One of the more careful recalibrations in Georgia toward Donald Trump has come from Gov. Nathan Deal. The two-term Republican cast an early ballot for former Florida Gov. Jeb Bush, who had dropped out of the race by the time Georgia held its March 1 primary. Deal was largely tight-lipped about Trump until he emerged as the party’s presumptive pick.
In an interview this week, though, Deal said he was disappointed by the criticism of Trump by former Massachusetts Gov. Mitt Romney and Arizona U.S. Sen. John McCain, past GOP standard-bearers who had to overcome their own concerns from conservative activists. It’s time for Trump’s staunchest critics to give him a second look, Deal added.
“Do I think that he will modify his positions or maybe explain them more completely? Yes, I think he will,” Deal said. “I’m hopeful that the leaders in positions of responsibility in our country will give him the opportunity to do that and to enlighten him when they think he’s misinformed. And I think he’s going to be willing to listen.”

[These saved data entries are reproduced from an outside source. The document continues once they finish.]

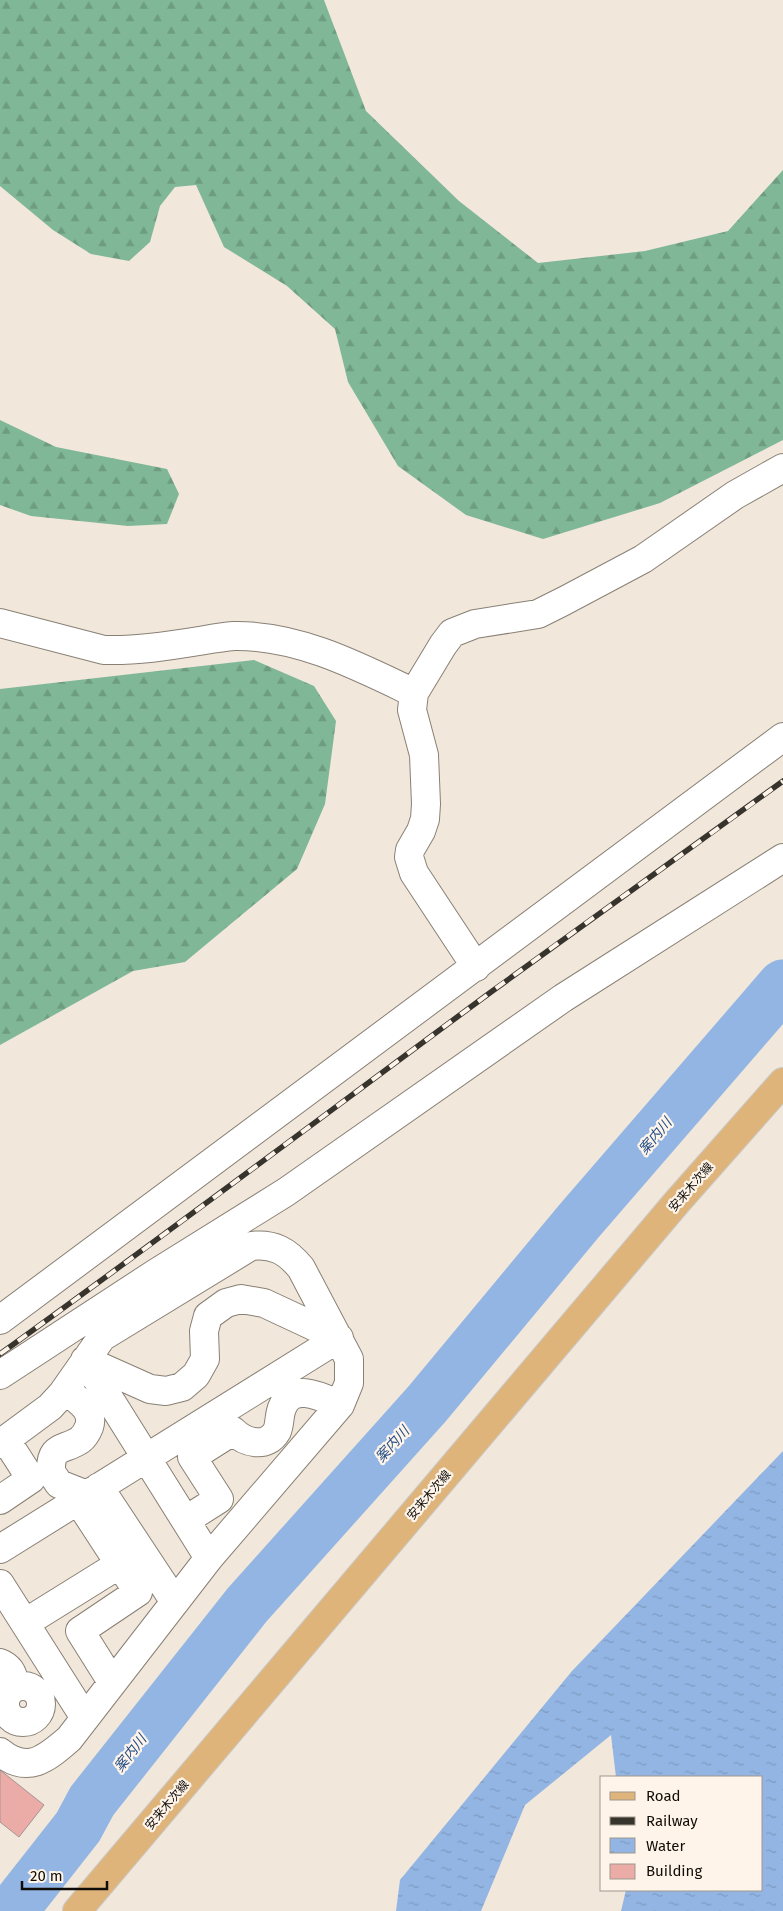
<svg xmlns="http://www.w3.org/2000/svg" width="783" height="1911" viewBox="0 0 783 1911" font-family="'Fira Sans','Noto Sans JP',sans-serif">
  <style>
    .forest { fill: url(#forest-firs) }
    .water { fill: url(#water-ripples) }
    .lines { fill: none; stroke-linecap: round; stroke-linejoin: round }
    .river { stroke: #93b5e3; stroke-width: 51 }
    .building { fill: #ebaba7; stroke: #a59594 }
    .minor-casing { stroke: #898075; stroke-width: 30 }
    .major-casing { stroke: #cacac9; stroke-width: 30 }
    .minor { stroke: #fff; stroke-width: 28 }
    .major { stroke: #deb47b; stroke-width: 28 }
    .rail-casing { stroke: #37332d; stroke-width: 5.5 }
    .rail { stroke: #fef4e9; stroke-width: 4; stroke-dasharray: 11; stroke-linecap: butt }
    .labels { text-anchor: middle; stroke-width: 4.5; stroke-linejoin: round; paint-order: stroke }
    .street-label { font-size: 12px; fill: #100d09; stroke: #fef4e9 }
    .water-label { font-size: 14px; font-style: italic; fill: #234e87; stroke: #fef4e9 }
  </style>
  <defs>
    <pattern id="forest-firs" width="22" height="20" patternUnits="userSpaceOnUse" patternTransform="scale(1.25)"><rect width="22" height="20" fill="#7fb797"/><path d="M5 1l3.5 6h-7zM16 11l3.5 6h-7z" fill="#6d9c81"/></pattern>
    <pattern id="water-ripples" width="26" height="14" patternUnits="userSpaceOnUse" patternTransform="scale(1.25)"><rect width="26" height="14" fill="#93b5e3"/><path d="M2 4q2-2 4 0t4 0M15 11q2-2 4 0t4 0" fill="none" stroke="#7e9ac1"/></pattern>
  </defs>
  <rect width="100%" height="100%" fill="#f1e7db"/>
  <path class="forest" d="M0,0H324L366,111L459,201L538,263L645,251L728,231L783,170V440L660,503L543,539L466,515L398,466L348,382L335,329L287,286L224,247L196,185L175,187L160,206L150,242L129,261L91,254L53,230L0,186Z
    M0,420L56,447L167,469L179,494L167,524L128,526L31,516L0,505Z
    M254,660L314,686L336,721L325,804L297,869L185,962L133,971L0,1045V689Z"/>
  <path class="water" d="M783,1451V1911H621L626,1890H762V1777H616L611,1735L525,1805L481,1911H396L400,1880L572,1671Z"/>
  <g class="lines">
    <path class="river" d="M12,1911L78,1827L92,1801L247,1605L427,1404L579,1221L783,985"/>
  </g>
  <path class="building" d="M0,1770L44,1805L19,1837L0,1822Z"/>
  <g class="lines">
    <g class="minor-casing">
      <path id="minor" d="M0,623L104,650C136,651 168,646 199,641C211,639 222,637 234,636C298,635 358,666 414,693
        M476,967L414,873L409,857L410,850L421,831L425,819L426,804L424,755L412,710L414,693L443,645L452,633L475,624L538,614L564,601L643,559L735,495L783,468
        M0,1320L783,737
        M85,1360L150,1389L166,1391L182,1387L196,1375L205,1359L204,1331L208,1316L226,1303L241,1299L264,1303L339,1338
        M85,1360L209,1558
        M0,1375L156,1273L286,1192L563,998L783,858
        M65,1390C77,1400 95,1409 89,1427C87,1432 84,1437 80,1440C64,1451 50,1444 51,1472L59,1484L87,1495
        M0,1444L50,1407L62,1394L102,1337L251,1246C273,1243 287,1251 301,1268L349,1359V1383L340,1405L209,1558L69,1739C47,1758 28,1775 0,1752
        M99,1487L175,1602
        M0,1500L31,1479L6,1440
        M78,1500L138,1592L80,1631L112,1682
        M186,1520L219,1499L192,1457L233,1431C245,1443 267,1449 277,1431C280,1424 279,1415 282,1408C292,1381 322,1397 340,1405
        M0,1549L339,1338
        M0,1584L85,1718
        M25,1623L120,1564
        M0,1663C18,1670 17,1691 0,1698
        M5 1704a18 18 0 1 1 36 0a18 18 0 1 1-36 0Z"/>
    </g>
    <g class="major-casing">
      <path id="major" d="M77,1911L677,1202L783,1082"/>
    </g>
    <use href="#minor" class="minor"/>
    <use href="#major" class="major"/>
    <g class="rail-casing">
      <path id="rail" d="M0,1354C165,1235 327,1113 491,992C588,921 686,852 783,781"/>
    </g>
    <use href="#rail" class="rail"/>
  </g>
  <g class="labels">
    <g class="street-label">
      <text transform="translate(691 1187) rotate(-49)" y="4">安来木次線</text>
      <text transform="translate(429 1495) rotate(-50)" y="4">安来木次線</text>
      <text transform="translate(167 1805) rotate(-50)" y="4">安来木次線</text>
    </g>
    <g class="water-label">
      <text transform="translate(655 1136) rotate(-50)" y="5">案内川</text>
      <text transform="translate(392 1444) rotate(-48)" y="5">案内川</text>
      <text transform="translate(130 1753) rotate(-52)" y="5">案内川</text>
    </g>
  </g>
  <rect x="600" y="1776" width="162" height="115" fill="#fef4e9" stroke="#9f988f"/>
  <rect x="610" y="1792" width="25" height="8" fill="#deb47b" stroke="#9f988f"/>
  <text x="646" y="1801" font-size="15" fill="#100d09">Road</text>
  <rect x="610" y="1817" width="25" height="8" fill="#37332d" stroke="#9f988f"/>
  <text x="646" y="1826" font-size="15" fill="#100d09">Railway</text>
  <rect x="610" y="1838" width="25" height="15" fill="url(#water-ripples)" stroke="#9f988f"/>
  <text x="646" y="1851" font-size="15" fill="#100d09">Water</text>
  <rect x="610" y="1864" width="25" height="15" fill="#ebaba7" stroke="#9f988f"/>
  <text x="646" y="1876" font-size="15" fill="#100d09">Building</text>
  <path d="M22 1881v8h85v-8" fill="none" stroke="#100d09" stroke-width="2.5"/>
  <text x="30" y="1881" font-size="15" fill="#100d09" stroke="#fef4e9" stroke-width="4" paint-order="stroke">20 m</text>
</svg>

It’s a tricky balancing act for Georgia’s top Republicans, who are nervous that Trump could do lasting damage to the party but also fearful of giving a Democratic presidential candidate an opening to win the state for the first time since 1992. They also recognize that openly bucking Trump, who won Georgia’s crowded primary with nearly 40 percent of the vote, could be politically perilous.